_CONSIGNE_: Recopiez mot pour mot le passage du texte sur la souveraineté qui va de « Ces différentes composantes » jusqu'à « présence militaire française. » inclus.

_TEXTE FOURNI_:
Ces différentes composantes la souveraineté apparaissent dans la chanson d’Alpha Blondy. Le motif de la demande de départ des forces françaises tient expressément à la notion d’indépendance et à son corollaire d’intégrité territoriale. Le chanteur estime que ces principes sont violés par la présence militaire française.

La présence militaire d’un Etat, sur le territoire d’un autre viole-t-il la souveraineté de celui-ci ? Il ne fait pas de doute que, dans l’abstrait, la réponse est affirmative. La souveraineté territoriale est l’une des pierres angulaires de la notion de souveraineté. Elle fait de l’Etat le seul maître sur son territoire. La protection de la souveraineté territoriale des Etats est ainsi assurée par la Charte de l’ONU. De même, la résolution 2625 de l’AG de l’ONU, relative aux principes du droit international touchant les relations amicales et la coopération entre les États affirme quant à elle que l’intégrité territoriale et l’indépendance politique de tout Etat sont inviolables. Dans l’affaire ayant opposé le Nicaragua aux Etats Unis, la Cour internationale de justice (CIJ) a souligné l’importance de l’obligation de tout Etat de respecter la souveraineté territoriale des autres Etats. La Cour mondiale rappelle dans cette affaire que l’intégrité territoriale s’étend aux eaux intérieures et à la mer territoriale de tout Etat, ainsi qu’à l’espace aérien au-dessus de son territoire. C’est donc à juste titre que l’Etat-major de l’armée burkinabé condamnait récemment, dans une note largement diffusée sur les réseaux sociaux, du survol de ses troupes par des aéronefs étrangers.

_DONNÉES_:

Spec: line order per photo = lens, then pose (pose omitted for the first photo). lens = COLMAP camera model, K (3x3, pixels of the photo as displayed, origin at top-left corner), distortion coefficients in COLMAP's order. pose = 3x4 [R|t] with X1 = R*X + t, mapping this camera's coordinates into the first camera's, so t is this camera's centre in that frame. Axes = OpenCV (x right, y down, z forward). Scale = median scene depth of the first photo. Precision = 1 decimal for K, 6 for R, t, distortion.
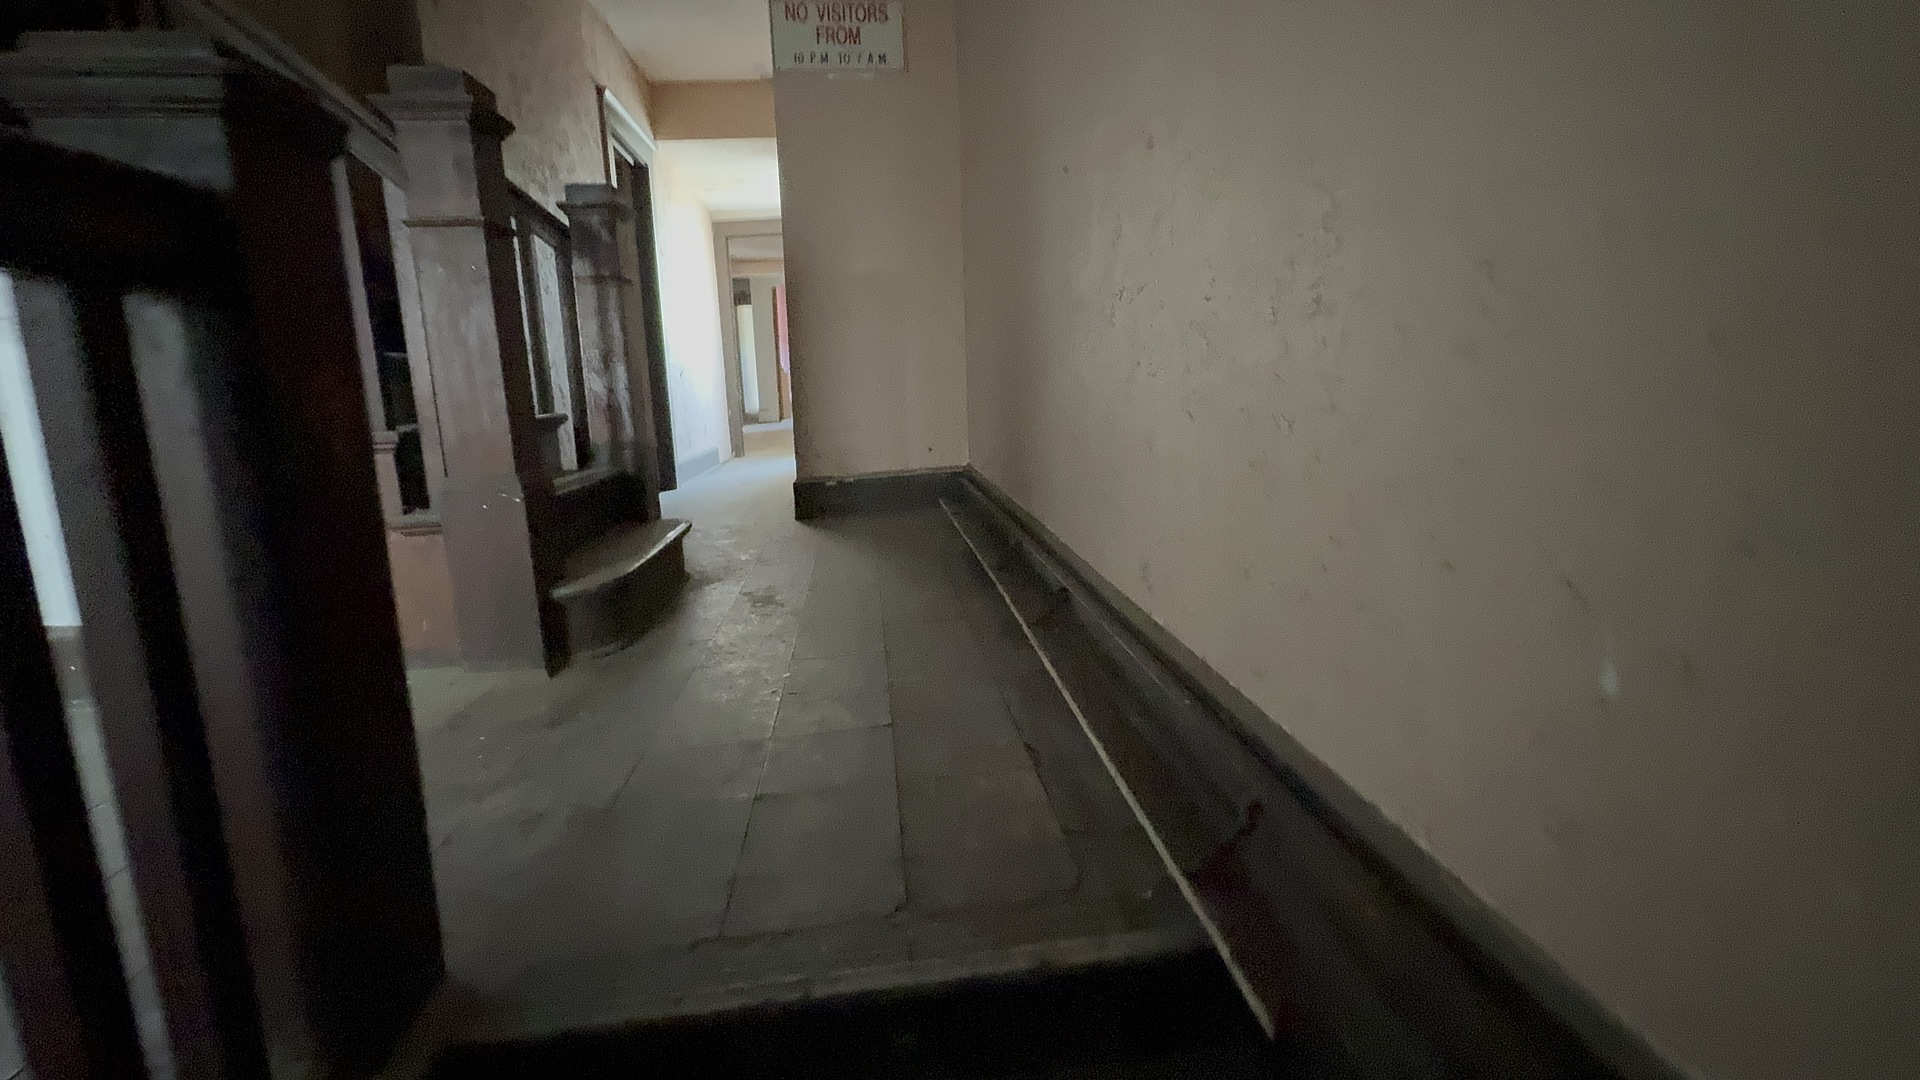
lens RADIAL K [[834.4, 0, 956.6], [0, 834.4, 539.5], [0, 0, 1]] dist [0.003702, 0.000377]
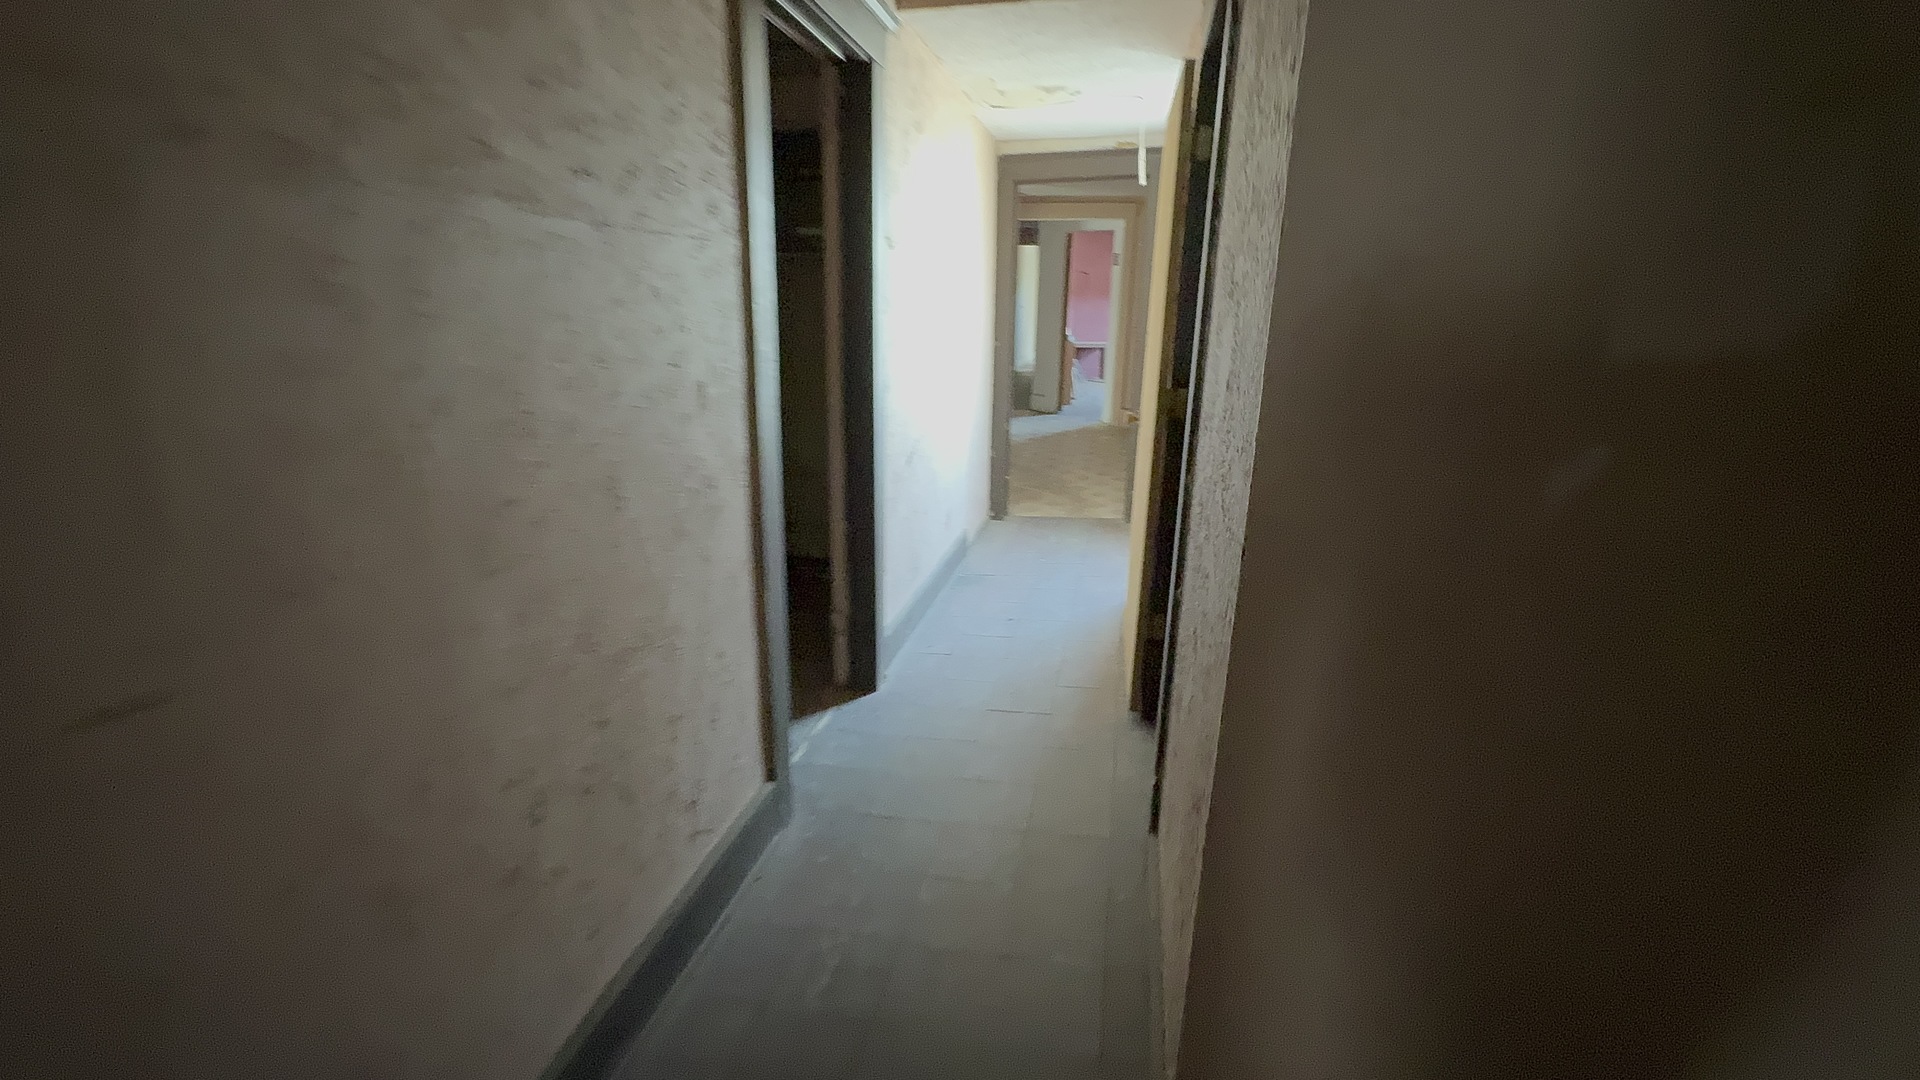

_VOTRE RÉPONSE_:
Ces différentes composantes la souveraineté apparaissent dans la chanson d’Alpha Blondy. Le motif de la demande de départ des forces françaises tient expressément à la notion d’indépendance et à son corollaire d’intégrité territoriale. Le chanteur estime que ces principes sont violés par la présence militaire française.